De vraag of sprake is van een zogenaamde gezagsverhouding is het essentiële kenmerk van een arbeidsovereenkomst. En juist deze vraag is gelet op de emancipatie van de werknemer in toenemende mate lastiger te beantwoorden. Deze onduidelijkheid heeft niet alleen gevolgen voor werknemers, maar ook voor werkgevers en HR-managers die op zoek zijn naar heldere richtlijnen. Werkgevers vinden een (onterechte) kwalificatie als overeenkomst van opdracht vaak aantrekkelijk vanwege de financiële voordelen, maar dit plaatst deze ‘zelfstandigen’ in een kwetsbare positie zonder toegang tot arbeidsrechtelijke bescherming. Bovendien missen zelfstandigen een sociaal vangnet in geval van werkloosheid en arbeidsongeschiktheid.

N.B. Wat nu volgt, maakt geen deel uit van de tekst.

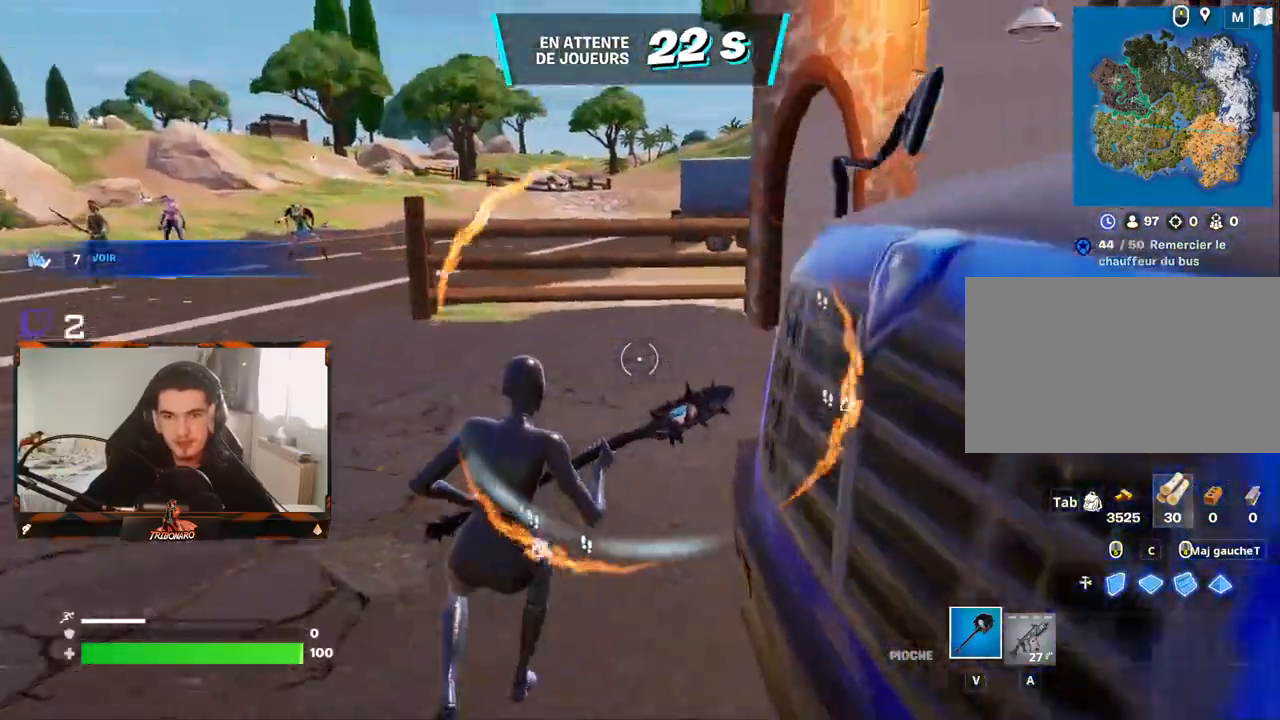
{"keys": ["z"], "mouse": [], "mouse_move": "right", "events": []}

Het gezagscriterium oude versus nieuwe stijl
Traditioneel werd het gezagscriterium beoordeeld aan de hand van ‘leiding en toezicht’. In het Burgerlijk Wetboek is dit gedefinieerd als ‘in dienst van’. Maar deze definitie lijkt in onze moderne arbeidsmarkt inmiddels niet langer toereikend. De interpretatie van gezag is door de jaren heen geëvolueerd, waardoor het criterium vaag en onduidelijk is geworden. Ondergeschiktheid is niet meer altijd even duidelijk vast te stellen. Denk aan een arts in dienst van een ziekenhuis. Zijn ziekenhuiswerkgever heeft maar weinig invloed op de inhoud van zijn werkzaamheden. De Hoge Raad heeft geprobeerd meer duidelijkheid te scheppen en het criterium breder te trekken, maar desondanks blijven nog steeds grijze gebieden bestaan.
Sommige experts suggereren nu een nieuwe benadering: ‘inbedding in de organisatie’. Dit houdt in dat de mate van ondergeschiktheid van een werknemer aan zowel het werk als de organisatie wordt beoordeeld. Hoewel dit een veelbelovende aanpak lijkt, blijkt uit mijn onderzoek aan dat dit geen wondermiddel is. Het vaststellen van een duidelijke lijn tussen werknemerschap en zelfstandig ondernemerschap zal een uitdaging blijven.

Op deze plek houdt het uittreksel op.